### Work order
Your task is to filter the entries and copy every line containing the string "Densmore".
= = =
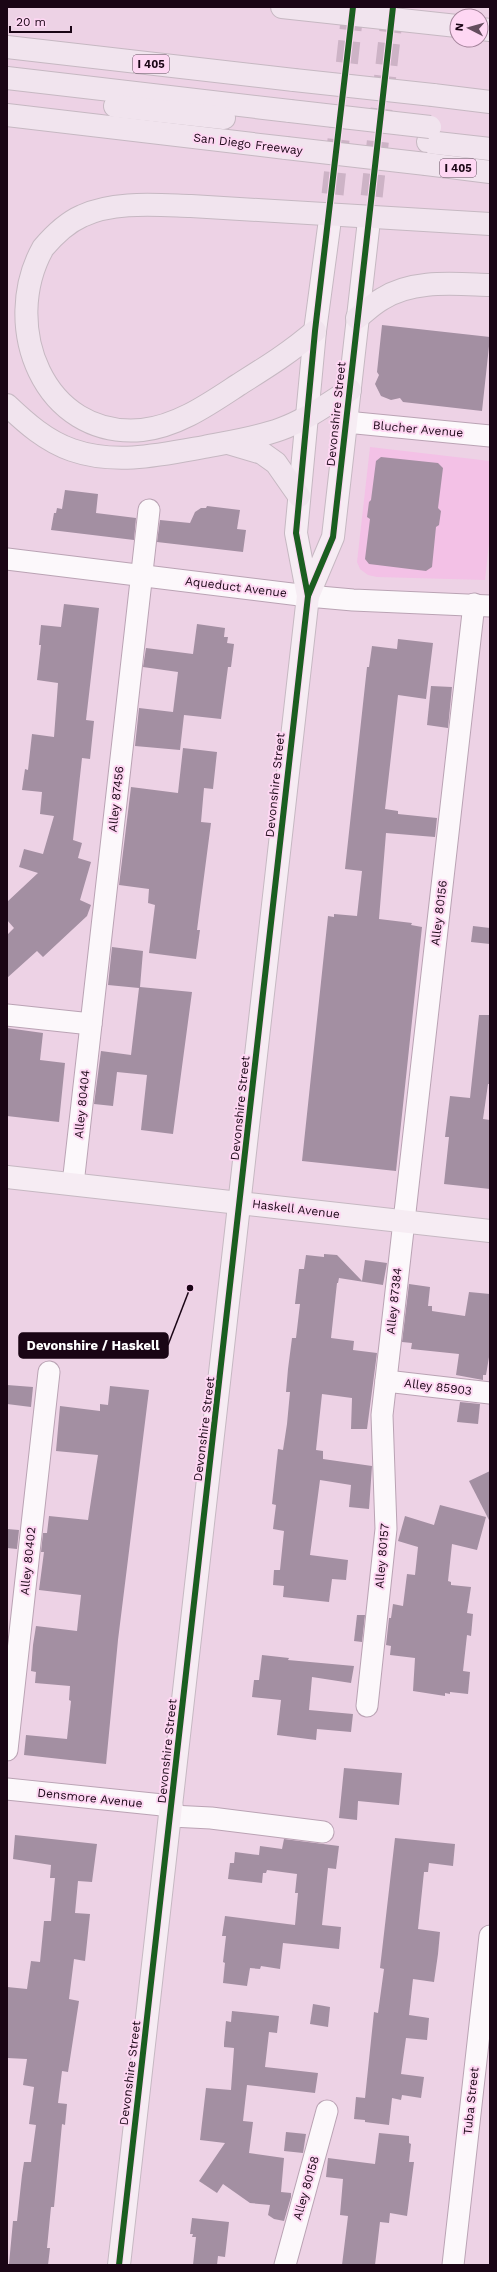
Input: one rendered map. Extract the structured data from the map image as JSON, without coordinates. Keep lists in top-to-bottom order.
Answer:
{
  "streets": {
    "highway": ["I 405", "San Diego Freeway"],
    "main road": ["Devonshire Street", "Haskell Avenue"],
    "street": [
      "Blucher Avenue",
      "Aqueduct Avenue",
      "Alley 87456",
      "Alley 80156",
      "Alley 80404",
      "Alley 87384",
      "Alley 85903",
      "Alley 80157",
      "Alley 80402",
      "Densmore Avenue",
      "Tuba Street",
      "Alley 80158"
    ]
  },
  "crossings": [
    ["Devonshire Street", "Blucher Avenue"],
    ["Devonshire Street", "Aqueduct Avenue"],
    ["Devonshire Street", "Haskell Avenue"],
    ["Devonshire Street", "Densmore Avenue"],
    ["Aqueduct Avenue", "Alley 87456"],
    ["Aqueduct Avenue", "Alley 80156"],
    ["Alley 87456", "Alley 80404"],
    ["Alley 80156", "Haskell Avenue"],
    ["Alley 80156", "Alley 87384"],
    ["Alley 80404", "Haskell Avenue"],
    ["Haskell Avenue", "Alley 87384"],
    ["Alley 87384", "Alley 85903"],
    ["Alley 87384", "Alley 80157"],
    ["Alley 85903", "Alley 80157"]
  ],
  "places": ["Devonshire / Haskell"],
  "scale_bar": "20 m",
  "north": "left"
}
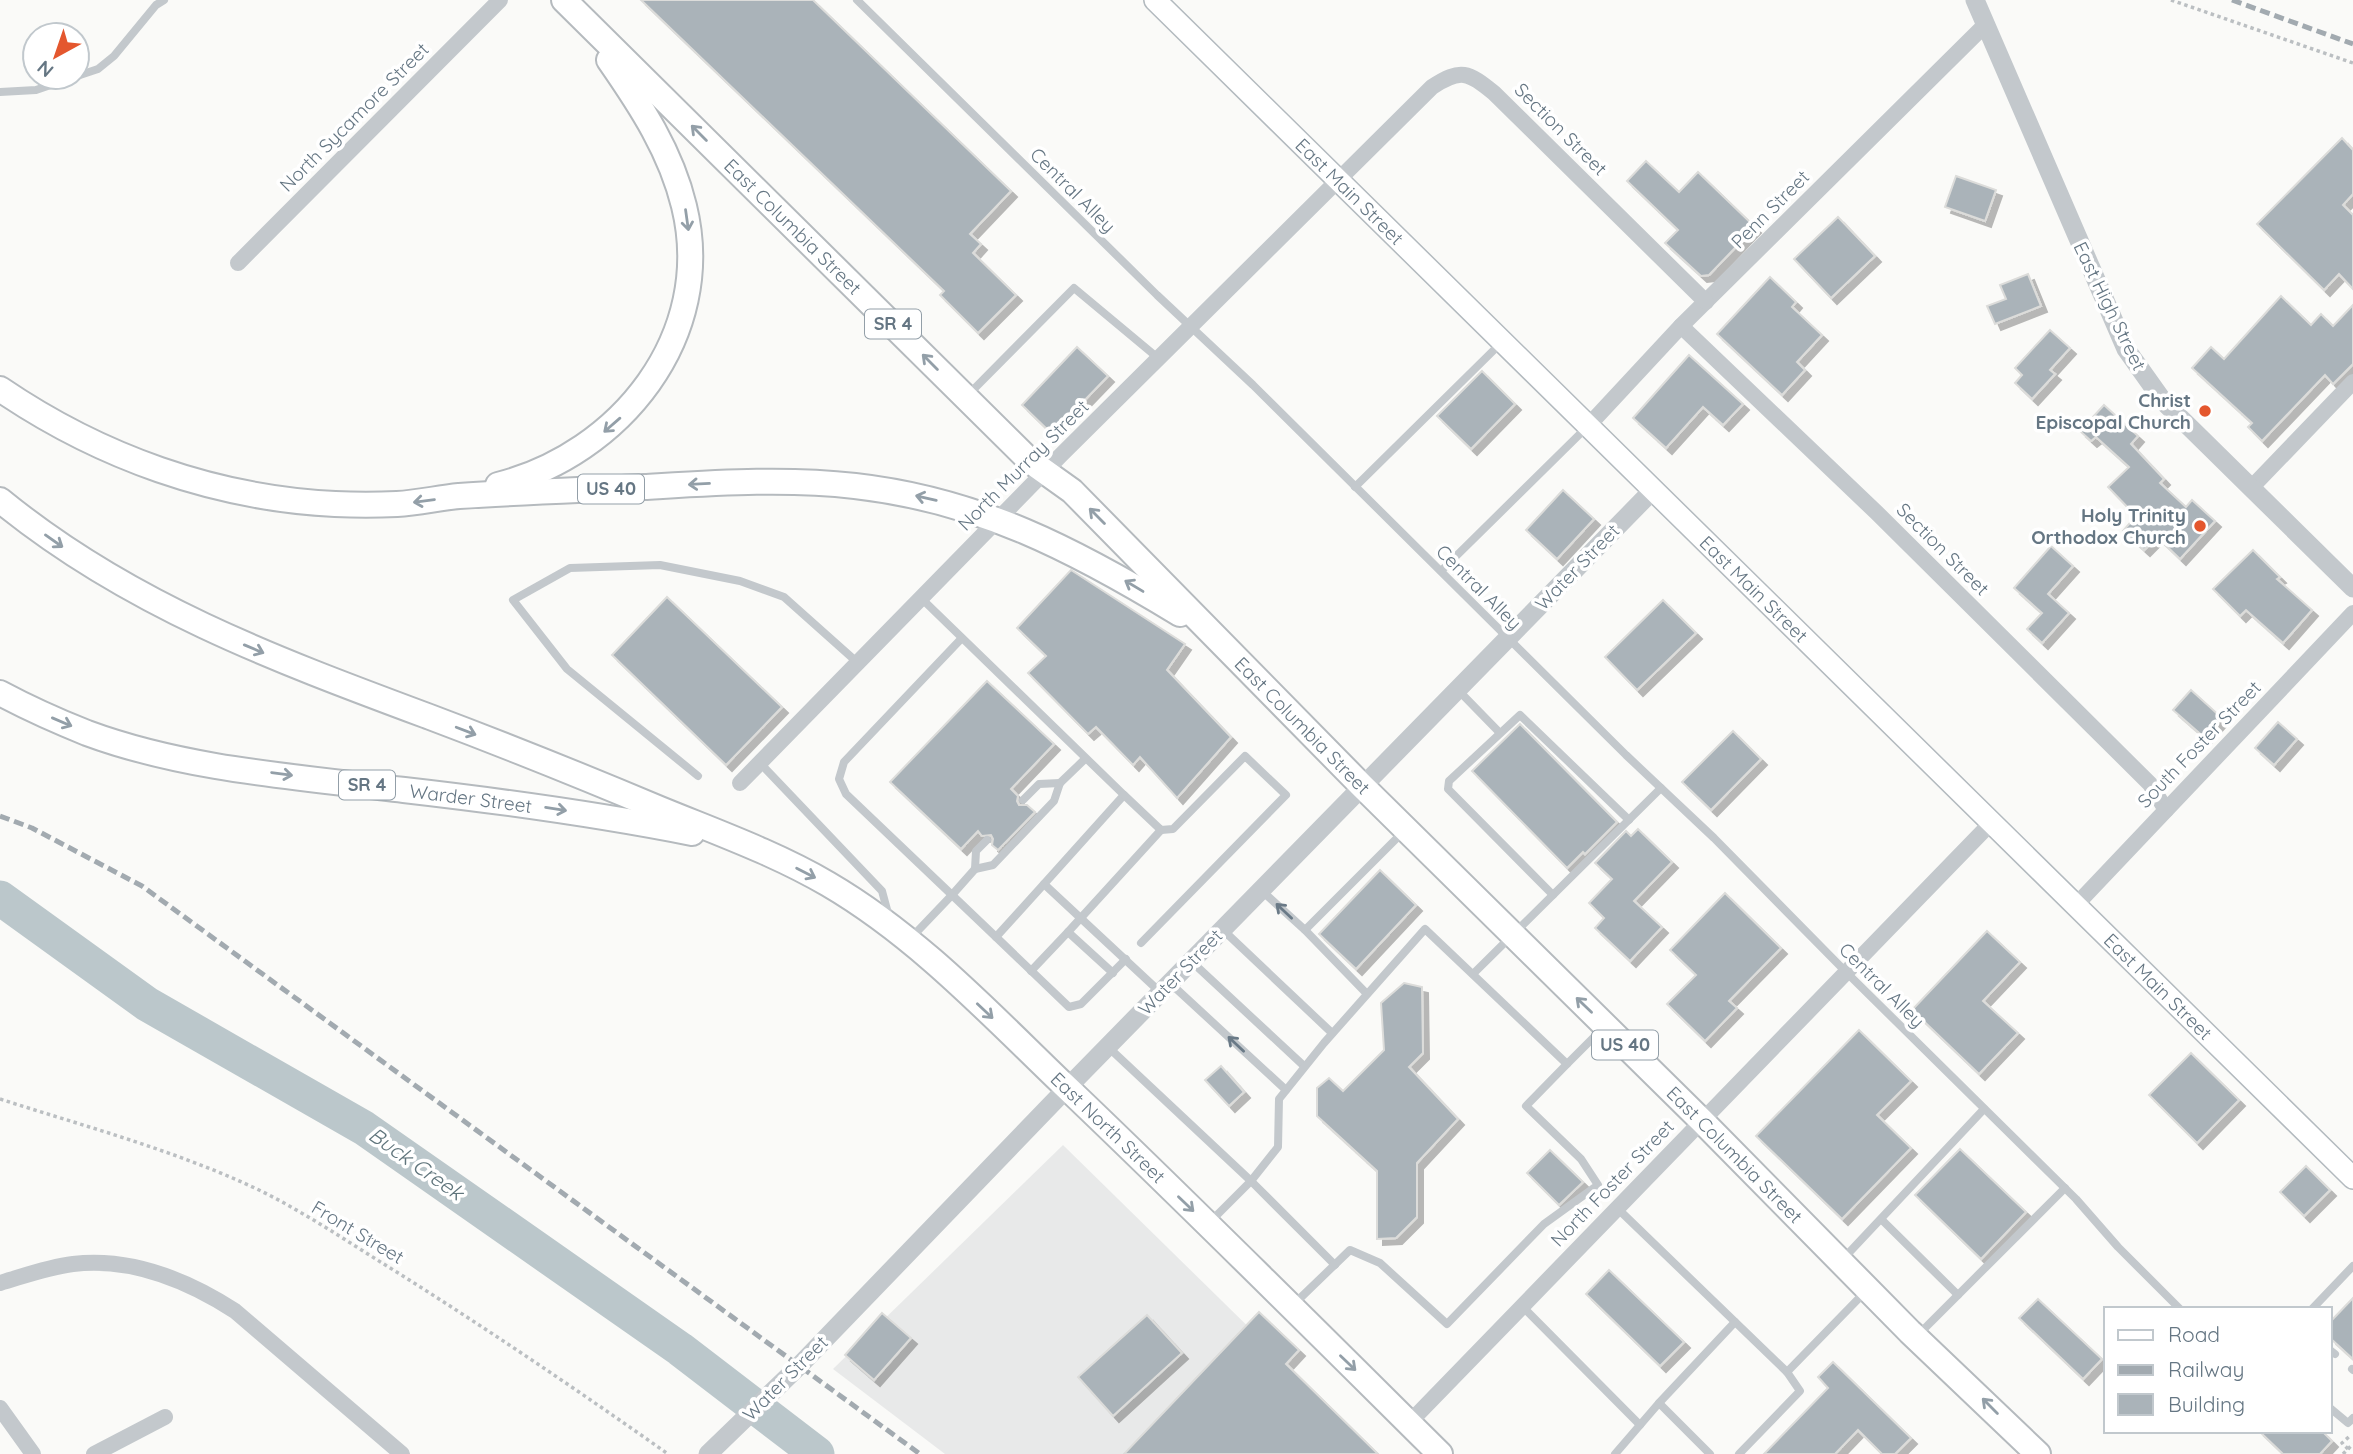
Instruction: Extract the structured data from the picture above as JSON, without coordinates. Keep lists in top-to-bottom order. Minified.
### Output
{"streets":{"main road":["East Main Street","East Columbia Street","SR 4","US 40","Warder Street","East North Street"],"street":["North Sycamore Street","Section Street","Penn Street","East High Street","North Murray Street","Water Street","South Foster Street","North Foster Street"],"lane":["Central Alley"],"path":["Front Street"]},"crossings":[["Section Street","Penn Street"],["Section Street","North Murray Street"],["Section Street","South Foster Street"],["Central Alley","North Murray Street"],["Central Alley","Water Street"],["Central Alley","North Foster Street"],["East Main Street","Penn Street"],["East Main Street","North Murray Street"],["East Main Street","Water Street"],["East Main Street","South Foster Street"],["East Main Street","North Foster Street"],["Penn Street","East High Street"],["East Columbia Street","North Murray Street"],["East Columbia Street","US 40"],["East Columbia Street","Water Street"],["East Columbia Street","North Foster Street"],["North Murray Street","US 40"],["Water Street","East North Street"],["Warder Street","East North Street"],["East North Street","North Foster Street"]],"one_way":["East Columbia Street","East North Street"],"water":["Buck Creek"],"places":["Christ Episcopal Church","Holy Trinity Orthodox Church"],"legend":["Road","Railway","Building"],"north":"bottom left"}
= = =
### Answer section
      "Densmore Avenue",
    ["Devonshire Street", "Densmore Avenue"],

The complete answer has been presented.